And now, in a forward-looking fashion, we're going to be examining the other behaviors of
these people, and ultimately what their outcomes are.
Do they have different rates of death, heart disease, cancer, Alzheimer's disease, other
metrics of health that we might be interested in?
Again, we're not intervening. There's not an experiment per se. We're just observing,
but now we're doing it as we march forward through time. So this brings us to the kind of the next
layer of this pyramid, which are the experimental studies. Divide these into randomized versus
non-randomized, and of course, this idea of randomization is going to be a very important one as we go through this.
So a non-randomized trial sometimes gets referred to
as an open label trial where you take two groups of people
and you give one of them a treatment
and you give the other one either a placebo
or a different treatment, but you don't randomize them.
There's a reason that they're in that group.
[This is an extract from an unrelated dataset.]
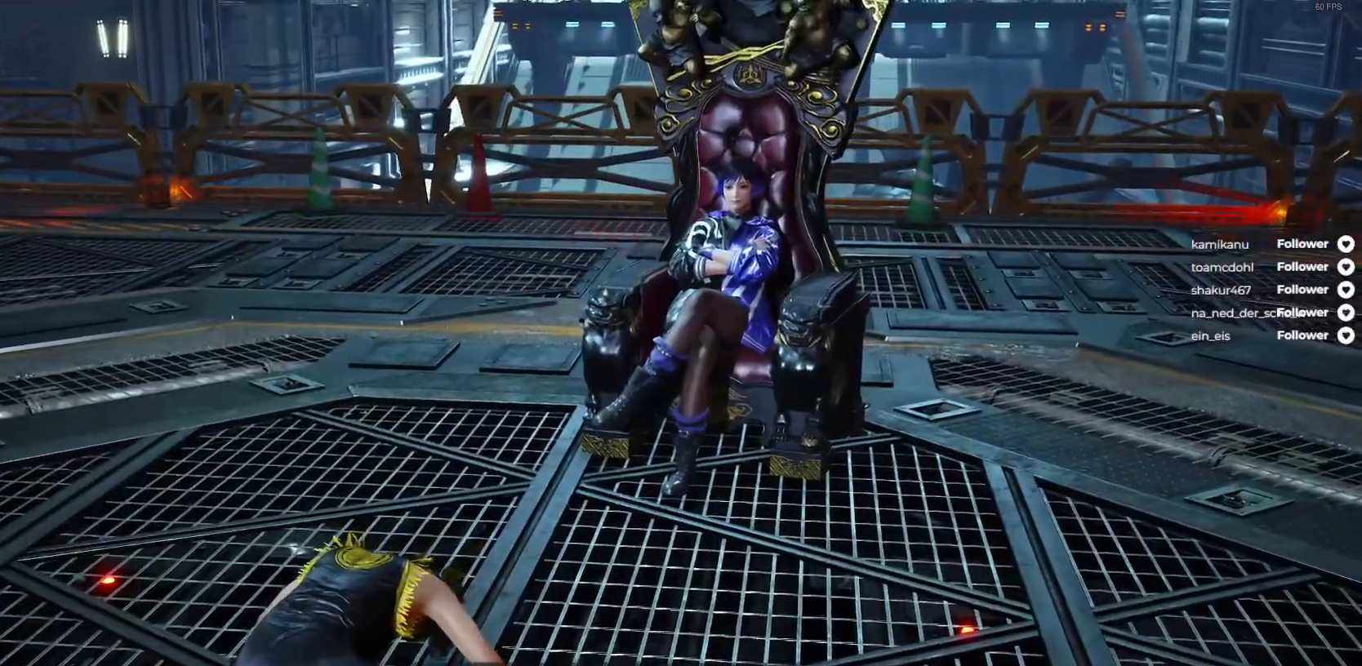
{"buttons": ["START"], "right_stick": "center", "events": [[333, "START", "down"]]}
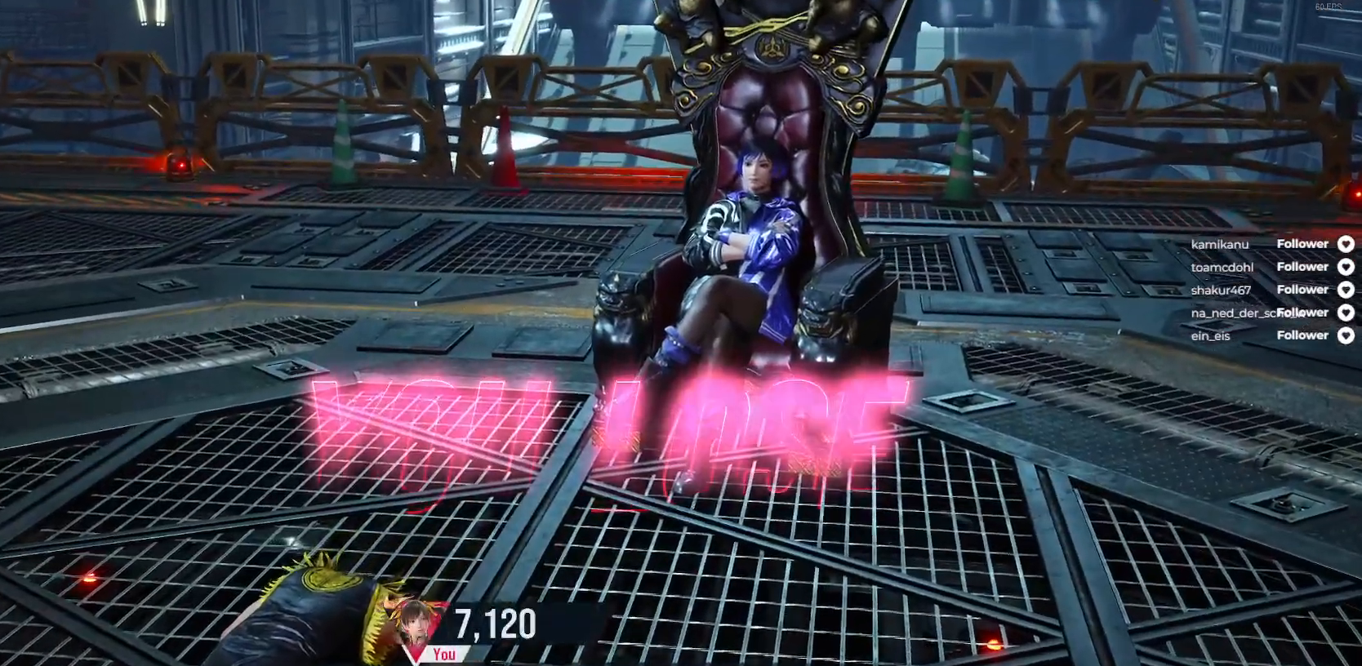
{"buttons": [], "right_stick": "center", "events": [[17, "START", "up"]]}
So you might say, we want to study the effect
of a certain antibiotic on a person that comes in the ER,
and we're going to take all the people that come in
who look a certain way, maybe they have a fever
of a certain level or a white blood cell
count of a certain level, we're going to give them the antibiotic and the people who come
in, but they don't have those exact signs or symptoms, we're going to not give an antibiotic
to, and we're going to follow them.
That's kind of a lame example.
You could do the same sort of thing with surgical interventions.
We're going to try to ask the question is surgery
better than antibiotics for appendicitis or suspect that appendicitis, but we don't
randomize the people to the choice. There's some other factor that is going to determine
whether or not we do that. As you can see, that's going to have a lot of limitations because
presumably there's a reason you're making that decision and that reason will undoubtedly introduce bias.
So of course, the gold standard that we always talk about is a randomized control trial
where whatever question you want to study, you study it, but you attempt to take all bias
out of it by randomly assigning people into the treatment groups, the two or more
treatment groups.
We'll talk about things like blinding later, because you can obviously get into more
and more rigor when you do this, but before we leave the kind of experimental side, anything
you want to add to that, Bob?
I would add, so non-ranomized controlled trials, maybe another example, a lestrative example,
I think, with non-ranomized controlled trials might be, you have patients maybe making a decision beforehand, which will get into selection bias,
but they might want to go on a stat and, let's say, and then you give them a choice.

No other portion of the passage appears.